Oh, God. It isn't. This day will last forever.

Boredom Unlike Anything You Have Ever Experienced Before

Even if you did miraculously get super revved up and determined to accomplish something, there is literally nothing to do. Everyone around you has completely checked out. Is this even a real job anymore?

Strange Fantasies About Food

The stapler has started to look like mac and cheese. Oh, also, only 42 seconds have passed since the last time you looked at the clock. A clock that now for some reason resembles mashed potatoes with bacon bits. (Help.)

One Last, Beautiful Second Wind

Somewhere around Tuesday morning, you see a glimmer that is either the light at the end of the pre-Thanksgiving work tunnel, or a pop-up ad that is about to make a bunch of noise and alert everyone to the fact that you were holiday shopping during work hours. Either way, you are suddenly inspired. There's no work to do? You'll find work to do. You'll conquer small nations, you'll move mountains, you'll finally impress your...

Uh, where is your boss? Are you literally the only person here?

Deep Betrayal

So you were pretty sure everyone was going to be working this week, but somehow you're the only one in the office. Were you drinking crazy juice the day that your bosses specifically asked everyone not to take vacation days during the days leading up to Thanksgiving? Nobody is even here to be impressed by the fact that you stayed! And now that you've been spotted by that one coworker who would totally tattle on you, you are trapped here indefinitely. Or, you know, until five o'clock.

Shameless Self-Pity

It's not fair. Why did you have to be burdened with such a commendable work ethic?*

*At least, in between rounds of Tetris. You are such a boss at Tetris.

Sheer, Unadulterated, Irrational Grocery Store–Related Panic

It occurs to you that you haven't even shopped for food yet, and now it is basically already too late. No matter how fast you run after your shift nor how late in the evening you wait, the place is going to be a mob scene. And just in case you were able to achieve some semblance of calm after having this thought, you immediately hear about the giant snowstorm about to hit the East Coast and destroy any and all chances you had of getting out of this godforsaken place.

Temporary Insanity

At this point, you are so anxious for the end of the week that you have drained the office coffee machine single-handedly, and somewhere in your coffee-induced mania you start to go fully off the rails. You're still working, only now it's at an insane pace, and on things that really don't matter. LET'S START PLANNING THE SPRING PICNIC. Who cares that snow is actively falling outside? Everything will be GREAT.

Emptiness

By Wednesday, you are assuredly just going through the motions. You stapled some things. You're not even sure if they were your things or if that memo really needed to be stapled to a piece of day-old pizza, but it happened, dammit, and if anyone tries to give you flack for it, you can just stare them down with your lifeless, steely eyes until they leave.

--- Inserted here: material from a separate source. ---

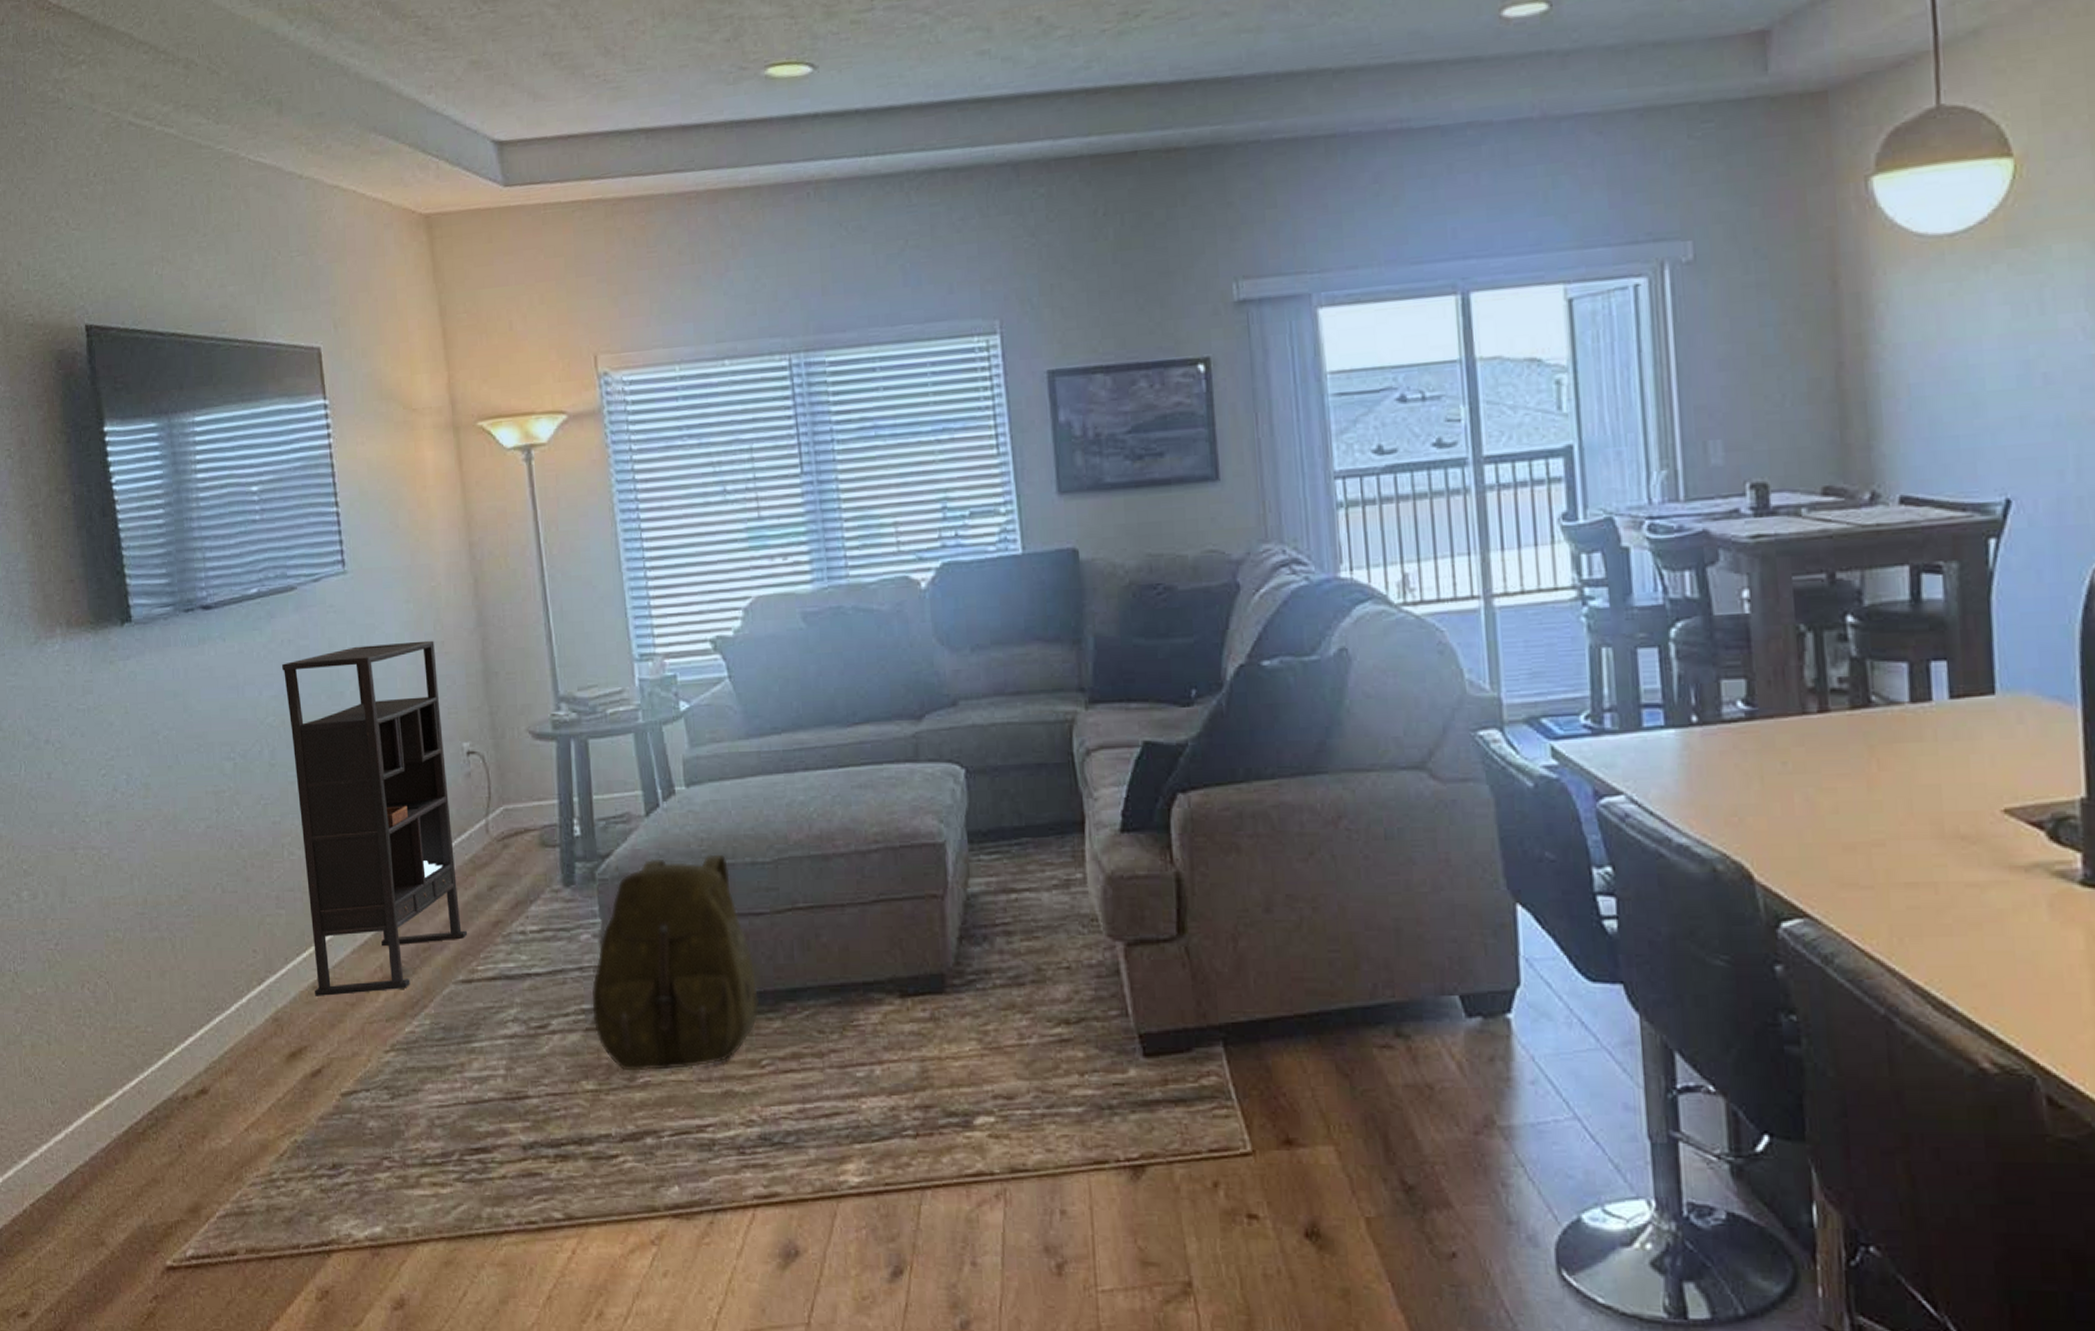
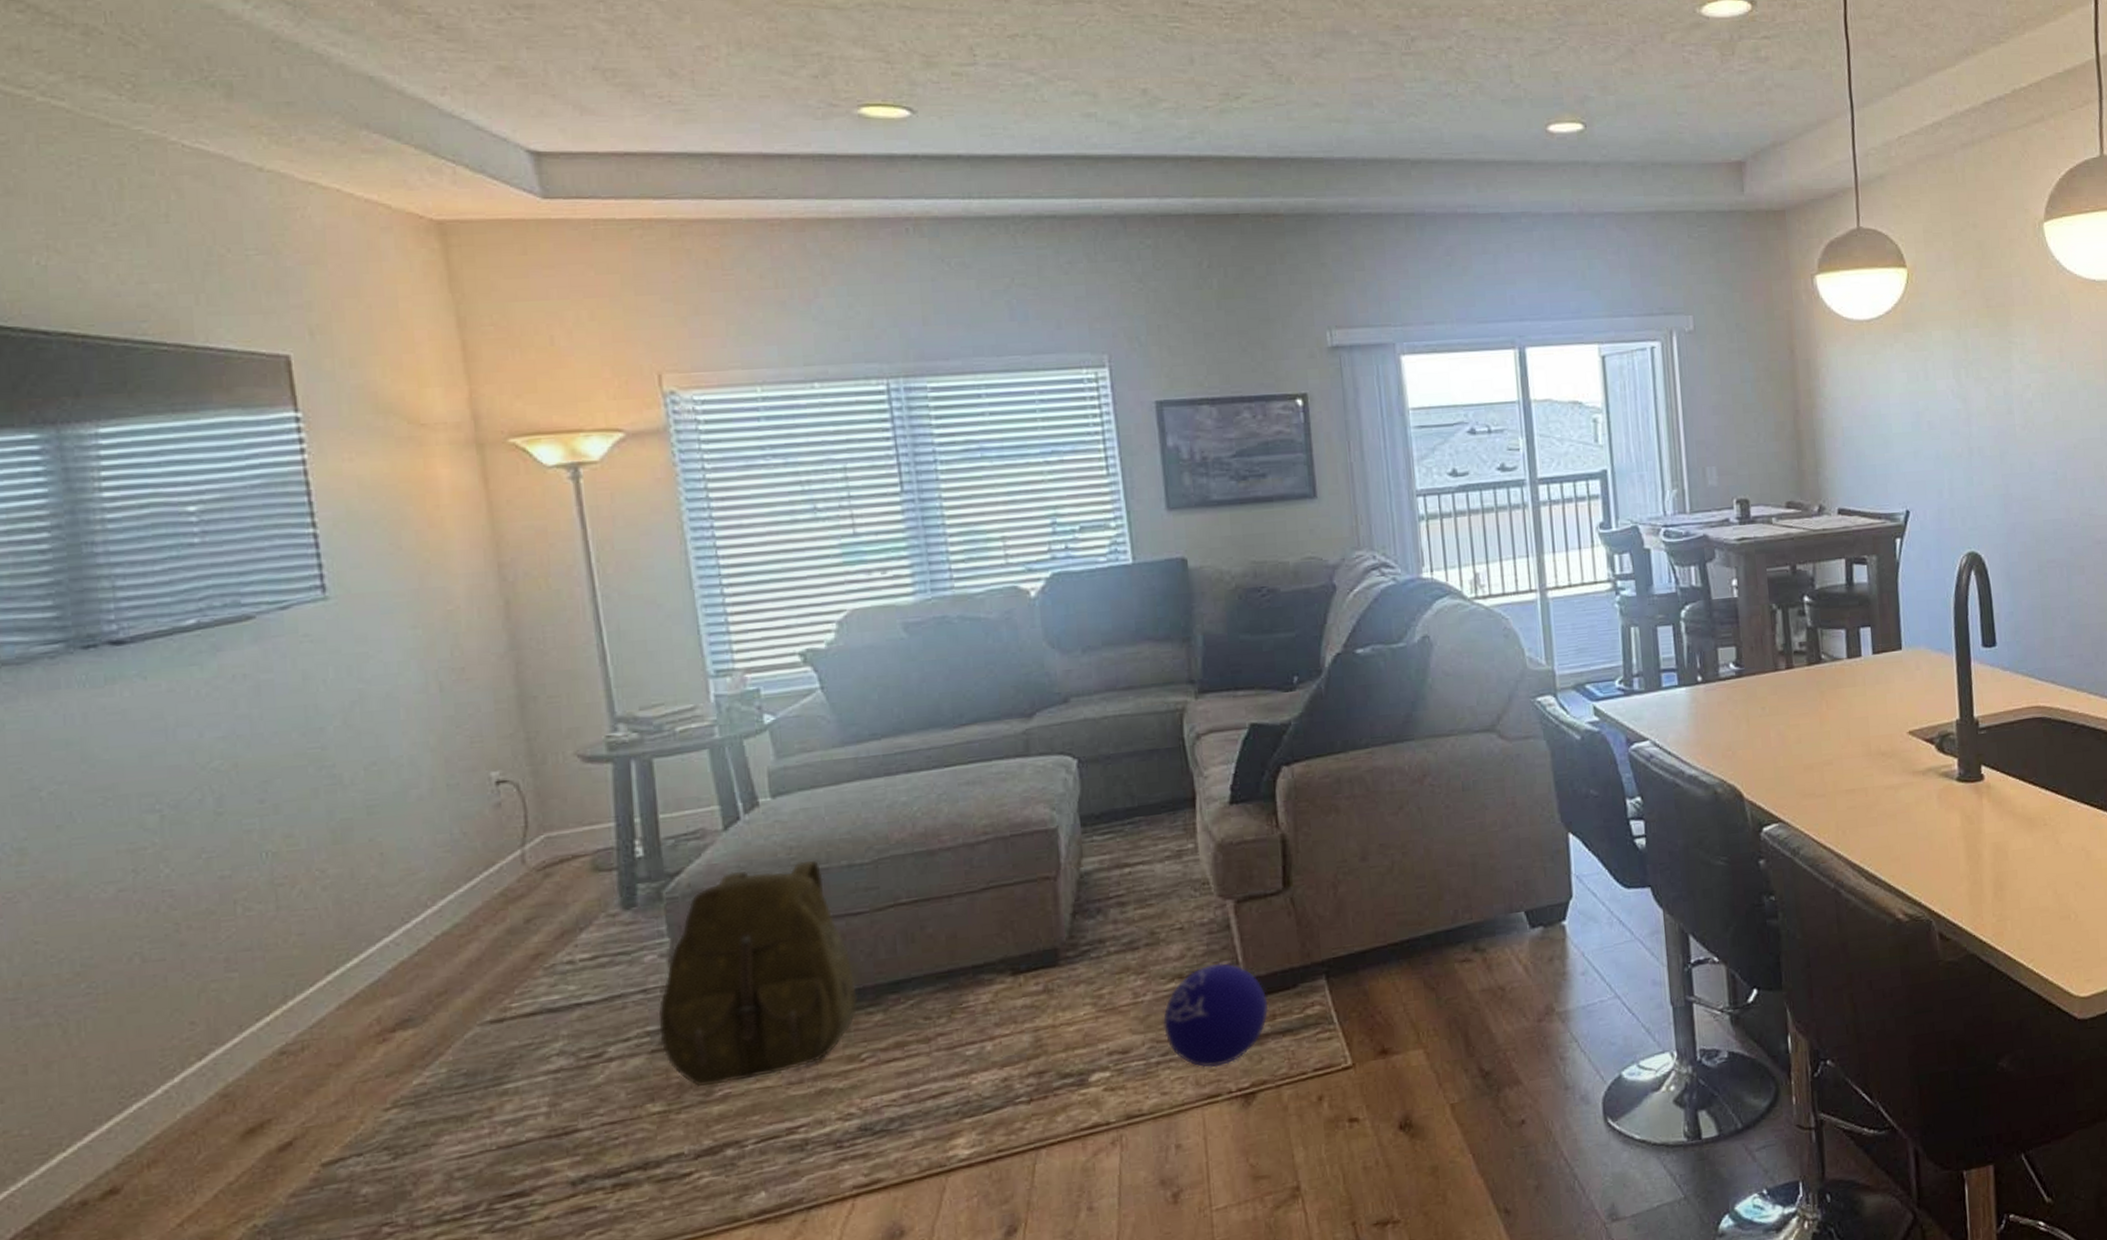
bookshelf: present [282,640,468,996] -> none [234,667,498,1063]
ball: none [1048,1012,1161,1130] -> present [1162,962,1269,1068]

A Burning Impatience That Makes Your Skin Crawl

Ugh, you would think having a miniature existential crisis would have made the day go by faster, but it didn't. As the last hours wind down, you're stewing in your own impatience and wondering how you got to this point in life where two measly days off is somehow as thrilling and impossible to fathom as summer break once was in college.

Reckless Abandon

The magic time of day is 4:57 p.m. when you're JUST close enough to 5 p.m. that leaving doesn't seem irresponsible. Besides, you're way too keyed up to imagine sitting at your desk for another three minutes. SWEET FREEDOM! FOUR FULL DAYS OF CARBOHYDRATE-FILLED BLISS! You've earned it. Treat yo'self.